Keep him away from our village.

Chrissy lets out a cry of anger, kicking the bottom of the bin and then spinning around as if to confront the long-gone culprit. This is a sick joke to come home to. A sick premonition, or worse.

She marches into her cottage, blind now to all the welcome-
home paraphernalia. She goes to the drawer where all the other notes are kept, yanks it open and holds this one alongside them.

She’d gotten used to them, while they were just aimed at her. They had become a blur of unimaginative threats – nobody wants you here; have you no shame? – and she could convince herself they didn’t matter, could lump them in with the whispers in shops and the judgemental looks.

Except for the very first one, of course. The one she keeps folded up, out of sight – the anomaly in black. Her eye flits towards it in the shadows of the drawer, then she snaps her attention back to the latest addition, knowing she can’t hide or ignore it. If they’re starting on Leo, it’s different. Someone wished him gone and, inexplicably, he is.

She thinks of the email from Alice; the guard’s expression changing from indifference to suspicion; the text with no blue ticks, as if it had gone into a void. And this note waiting for her, perhaps, all that time. Dropping it into the drawer, she fumbles in her jacket pocket for her mobile.

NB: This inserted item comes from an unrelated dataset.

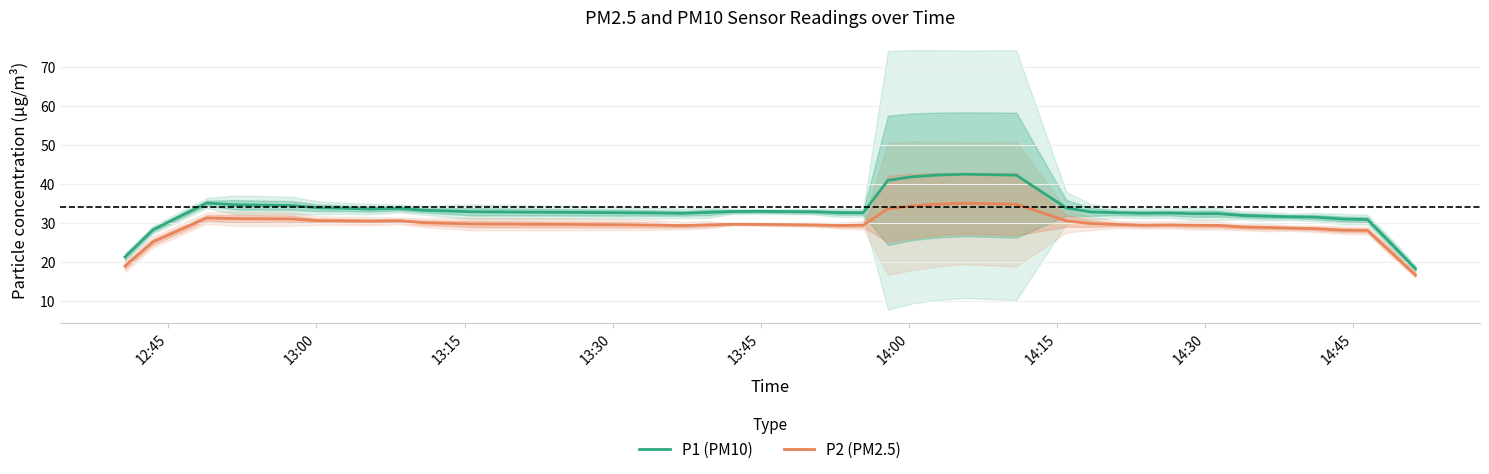

True or false: P1 (PM10) and P2 (PM2.5) cross at least once.

False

And then she deflates. Realisation hits her stomach like a rock. She can’t call the police. Leo has broken the very first condition of his parole by not being at this address. How can she risk sending him back to jail when he might just be taking some time to get his head together?

Please, please, let that be all it is.

As if in reply, her home phone starts to ring. Chrissy stands paralysed, fearing it’s Probation Services, checking that Leo’s here. He’s gone out for a run, she could say. He’s taking a hot bath; wouldn’t you if you’d just got out of prison? She could make a thing of it, appeal to their human instincts. How long can she stall them, though, while she figures out where he’s really gone?

Her voice is thick when she finally answers: ‘Hello?’

There is silence on the other end.

‘Hello?’ she says again. ‘Can you hear me? Who’s there?’

She thinks she hears soft breathing down the line, but her own is so loud, her heartbeat thunderous. ‘Hello? Hello?

A click, and the line goes dead. Chrissy hits the redial button, but a cheerfully robotic voice tells her the number was withheld. She stands next to the phone for a few more moments. The silence presses down, seeming unnatural, unkind, because this is the first day she isn’t supposed to be here alone.